(Source texts of formatted documents)
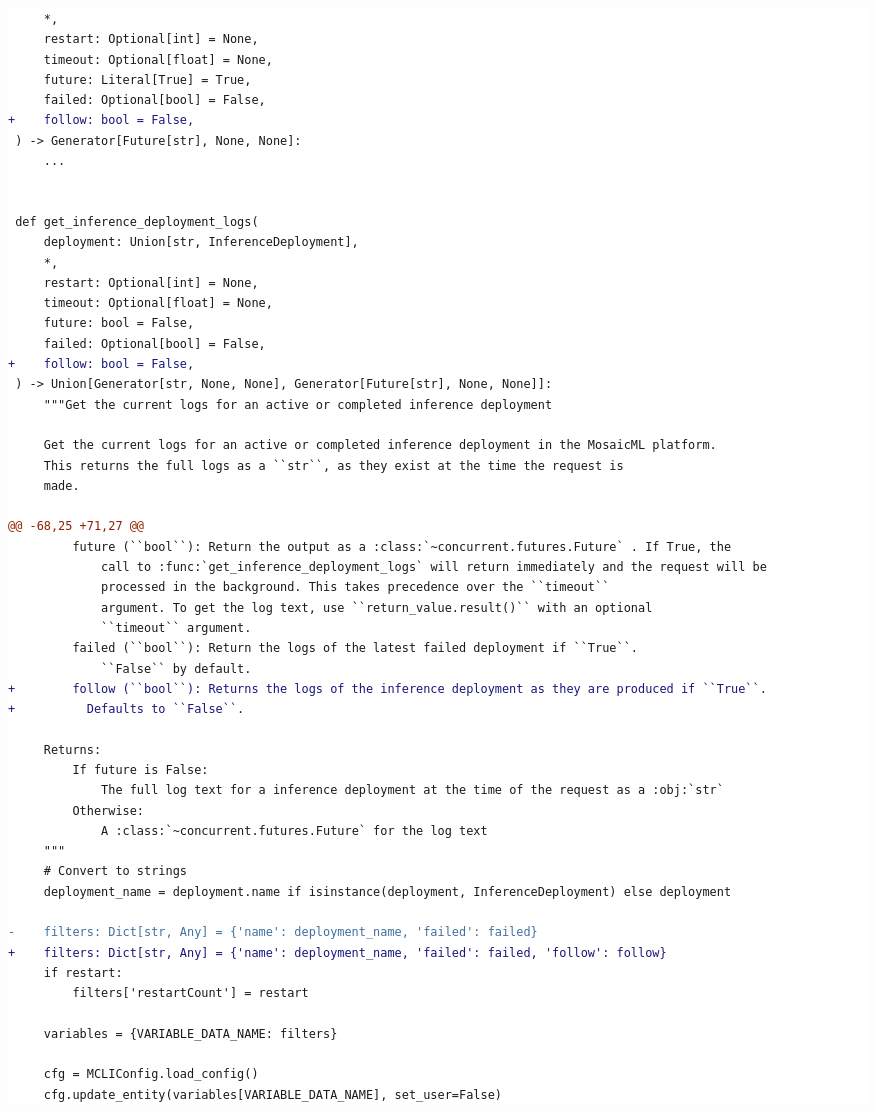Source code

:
 ```diff
     *,
     restart: Optional[int] = None,
     timeout: Optional[float] = None,
     future: Literal[True] = True,
     failed: Optional[bool] = False,
+    follow: bool = False,
 ) -> Generator[Future[str], None, None]:
     ...
 
 
 def get_inference_deployment_logs(
     deployment: Union[str, InferenceDeployment],
     *,
     restart: Optional[int] = None,
     timeout: Optional[float] = None,
     future: bool = False,
     failed: Optional[bool] = False,
+    follow: bool = False,
 ) -> Union[Generator[str, None, None], Generator[Future[str], None, None]]:
     """Get the current logs for an active or completed inference deployment
 
     Get the current logs for an active or completed inference deployment in the MosaicML platform.
     This returns the full logs as a ``str``, as they exist at the time the request is
     made.
 
@@ -68,25 +71,27 @@
         future (``bool``): Return the output as a :class:`~concurrent.futures.Future` . If True, the
             call to :func:`get_inference_deployment_logs` will return immediately and the request will be
             processed in the background. This takes precedence over the ``timeout``
             argument. To get the log text, use ``return_value.result()`` with an optional
             ``timeout`` argument.
         failed (``bool``): Return the logs of the latest failed deployment if ``True``.
             ``False`` by default.
+        follow (``bool``): Returns the logs of the inference deployment as they are produced if ``True``.
+          Defaults to ``False``.
 
     Returns:
         If future is False:
             The full log text for a inference deployment at the time of the request as a :obj:`str`
         Otherwise:
             A :class:`~concurrent.futures.Future` for the log text
     """
     # Convert to strings
     deployment_name = deployment.name if isinstance(deployment, InferenceDeployment) else deployment
 
-    filters: Dict[str, Any] = {'name': deployment_name, 'failed': failed}
+    filters: Dict[str, Any] = {'name': deployment_name, 'failed': failed, 'follow': follow}
     if restart:
         filters['restartCount'] = restart
 
     variables = {VARIABLE_DATA_NAME: filters}
 
     cfg = MCLIConfig.load_config()
     cfg.update_entity(variables[VARIABLE_DATA_NAME], set_user=False)
```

• [Task item]
What lines in the entries contain "True"? Report each one by copying it.

• [Exercise answer]
     future: Literal[True] = True,
         future (``bool``): Return the output as a :class:`~concurrent.futures.Future` . If True, the
         failed (``bool``): Return the logs of the latest failed deployment if ``True``.
+        follow (``bool``): Returns the logs of the inference deployment as they are produced if ``True``.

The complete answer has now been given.